╭─ DATA TO EXAMINE

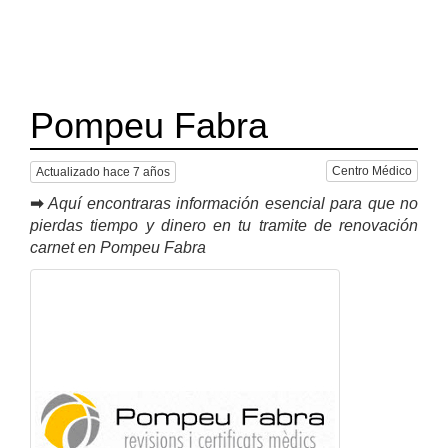
Pompeu Fabra
Centro Médico
Actualizado hace 7 años
➡
Aquí encontraras información esencial para que no
pierdas tiempo y dinero en tu tramite de renovación
carnet en Pompeu Fabra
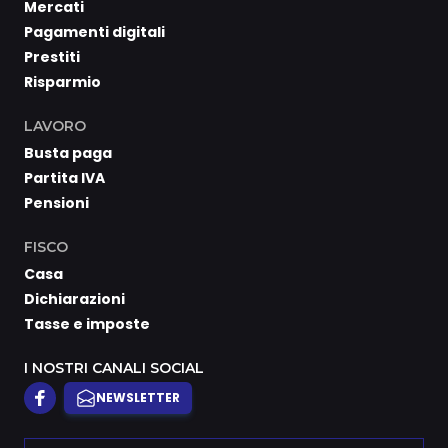
Mercati
Pagamenti digitali
Prestiti
Risparmio
LAVORO
Busta paga
Partita IVA
Pensioni
FISCO
Casa
Dichiarazioni
Tasse e imposte
I NOSTRI CANALI SOCIAL
NEWSLETTER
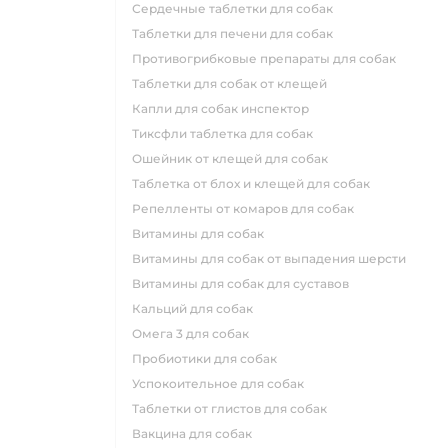
сердечные таблетки для собак
таблетки для печени для собак
противогрибковые препараты для собак
таблетки для собак от клещей
капли для собак инспектор
тиксфли таблетка для собак
ошейник от клещей для собак
таблетка от блох и клещей для собак
репелленты от комаров для собак
витамины для собак
витамины для собак от выпадения шерсти
витамины для собак для суставов
кальций для собак
омега 3 для собак
пробиотики для собак
успокоительное для собак
таблетки от глистов для собак
вакцина для собак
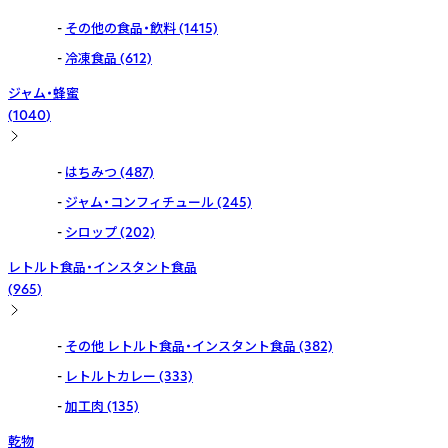
その他の食品・飲料
(1415)
冷凍食品
(612)
ジャム・蜂蜜
(
1040
)
はちみつ
(487)
ジャム・コンフィチュール
(245)
シロップ
(202)
レトルト食品・インスタント食品
(
965
)
その他 レトルト食品・インスタント食品
(382)
レトルトカレー
(333)
加工肉
(135)
乾物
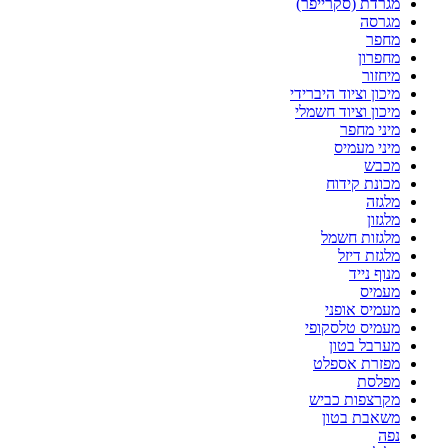
מגרדת (סקרייפר)
מגרסה
מחפר
מחפרון
מיחזור
מיכון וציוד היברידי
מיכון וציוד חשמלי
מיני מחפר
מיני מעמיס
מכבש
מכונת קידוח
מלגזה
מלגזון
מלגזות חשמל
מלגזת דיזל
מנוף נייד
מעמיס
מעמיס אופני
מעמיס טלסקופי
מערבל בטון
מפזרת אספלט
מפלסת
מקרצפות כביש
משאבת בטון
נפה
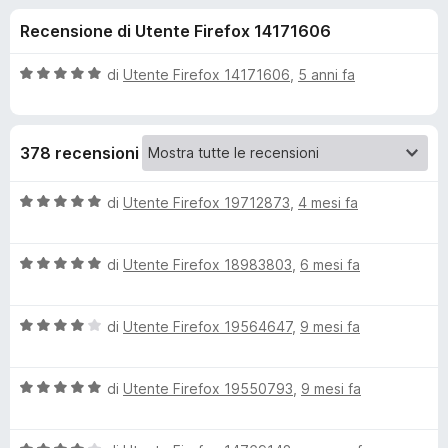
i
6
i
Recensione di Utente Firefox 14171606
s
v
o
u
i
5
V
di
Utente Firefox 14171606
,
5 anni fa
p
n
a
e
l
u
r
i
378 recensioni
t
F
a
i
p
t
V
di
Utente Firefox 19712873
,
4 mesi fa
r
a
a
e
e
5
l
f
s
V
u
di
Utente Firefox 18983803
,
6 mesi fa
o
u
a
t
r
5
x
l
a
V
u
di
Utente Firefox 19564647
,
9 mesi fa
t
S
a
t
a
l
a
5
t
V
u
di
Utente Firefox 19550793
,
9 mesi fa
t
s
a
t
a
u
l
i
a
5
5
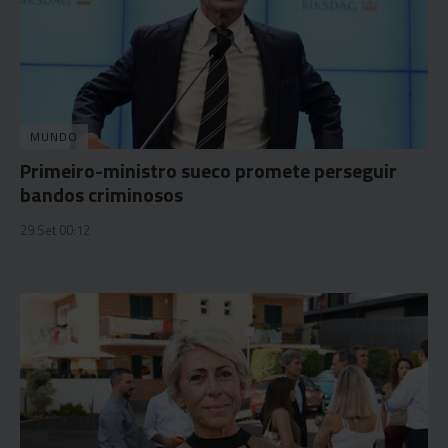
MUNDO
Primeiro-ministro sueco promete perseguir
bandos criminosos
29 Set 00:12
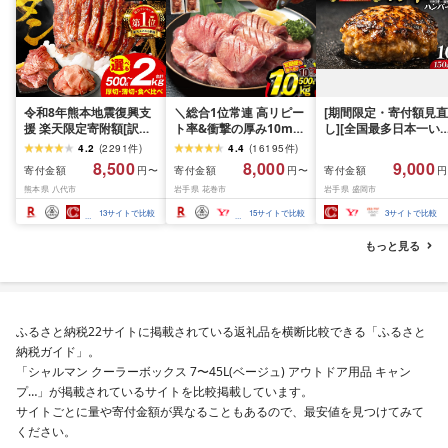
令和8年熊本地震復興支
＼総合1位常連 高リピー
[期間限定・寄付額見直
援 楽天限定寄附額[訳あ
ト率&衝撃の厚み10mm
し][全国最多日本一い
り]牛タン 500g〜2kg 肉
厚切り牛タン 塩味/ ≪ス
て牛入り]ハンバーグ
4.2
(
2291
件
)
4.4
(
16195
件
)
牛肉 訳あり 牛タン 冷凍
ピード発送!!10営業日以
1.5kg(150g×10個) い
8,500
8,000
9,000
寄付金額
寄付金額
寄付金額
円〜
円〜
円
小分け 厚切り 薄切り 食
内発送≫ 選べる内容量
て牛 × 岩中豚 ハンバー
熊本県 八代市
岩手県 花巻市
岩手県 盛岡市
べ比べ 500g 1kg 1.5kg
500g / 1kg 定期便 毎月
グ 合挽き 合い挽き 黒
2kg 牛 人気 ビーフ 牛た
届く 牛肉 肉 BBQ ふるさ
和牛 人気 冷凍 個包装 
13
サイトで比較
15
サイトで比較
3
サイトで比較
ん ふるさと納税 ランキ
と 人気 ランキング 岩手
分け 冷凍 牛肉 豚肉 和
ング スピード発送 送料
県 花巻市
ビーフ ポーク はんば
もっと見る
無料
ぐ 挽肉 お肉 ミンチ 肉
お弁当 hannba-gu ラ
キング 1位 1万円以下 
手県 盛岡市 東北 岩手 
岡 shikoku001k
ふるさと納税22サイトに掲載されている返礼品を横断比較できる「ふるさと
納税ガイド」。
「シャルマン クーラーボックス 7〜45L(ベージュ) アウトドア用品 キャン
プ…」が掲載されているサイトを比較掲載しています。
サイトごとに量や寄付金額が異なることもあるので、最安値を見つけてみて
ください。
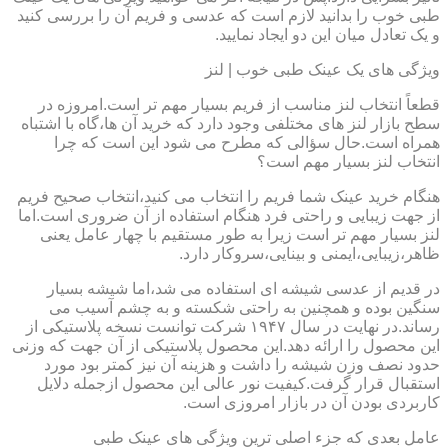
طبی خوب را بدانید لازم است که عدسی و فریم آن را بررسی کنید
و یک تعادل میان این دو ایجاد نمایید.
ویژگی های یک عینک طبی خوب | لنز
قطعاً انتخاب لنز مناسب از فریم بسیار مهم تر است.امروزه در
سطح بازار لنز های مختلفی وجود دارد که خرید آن ها،گاه با اشتباه
همراه است.حال سؤالی که مطرح می شود این است که چرا
انتخاب لنز بسیار مهم است؟
هنگام خرید عینک شما فریم را انتخاب می کنید،انتخاب صحیح فریم
از جهت زیبایی و راحتی فرد هنگام استفاده از آن ضروری است.اما
لنز بسیار مهم تر است زیرا به طور مستقیم با چهار عامل یعنی
ظاهر،زیبایی،ایمنی و بینایی،سروکار دارد.
در قدیم از عدسی شیشه ای استفاده می شد،اما شیشه بسیار
سنگین بوده و همچنین به راحتی شکسته و به چشم آسیب می
رساند.در نهایت در سال ۱۹۴۷ شرکت توانست نسخه پلاستیکی از
این محصول را ارائه دهد.این محصول پلاستیکی از آن جهت که وزنی
حدود نصف وزن شیشه را داشت و هزینه آن نیز کمتر بود مورد
استقبال قرار گرفت.کیفیت نور عالی این محصول ازجمله دلایل
کاربردی بودن آن در بازار امروزی است.
عامل بعدی که جزء اصلی ترین ویژگی های عینک طبی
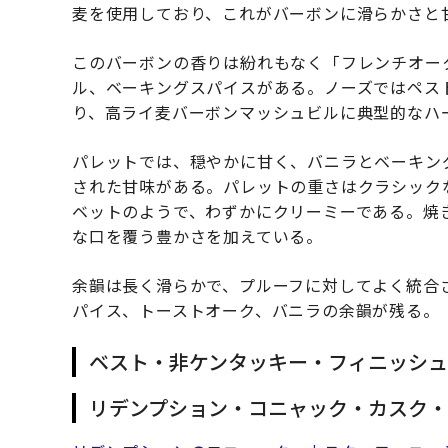
麦を使用しており、これがバーボンに滑らかさと
このバーボンの香りは紛れもなく「フレンチオー
ル、ベーキングスパイスがある。ノーズではペス
り、高ライ麦バーボンマッシュビルに典型的なハ
パレットでは、穏やかに甘く、バニラとベーキン
された甘味がある。パレットの重さはクラシック
ベットのようで、わずかにクリーミーである。焼
な口を覆う豊かさを加えている。
余韻は長く滑らかで、プルーフに対してよく統合
パイス、トーストオーク、バニラの余韻が残る。
ベスト・非ケンタッキー・フィニッシ
リデンプション・コニャック・カスク・フィ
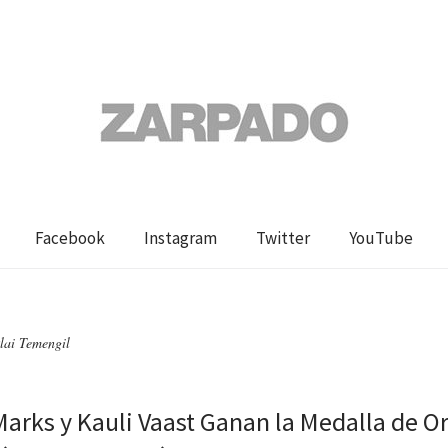
Facebook
Instagram
Twitter
YouTube
lai Temengil
Marks y Kauli Vaast Ganan la Medalla de O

╰─

→ TASK REQUIREMENTS
Count how many lines of the listing above include the word "راحتی", then reply with that count and no other text.

→ SOLUTION
2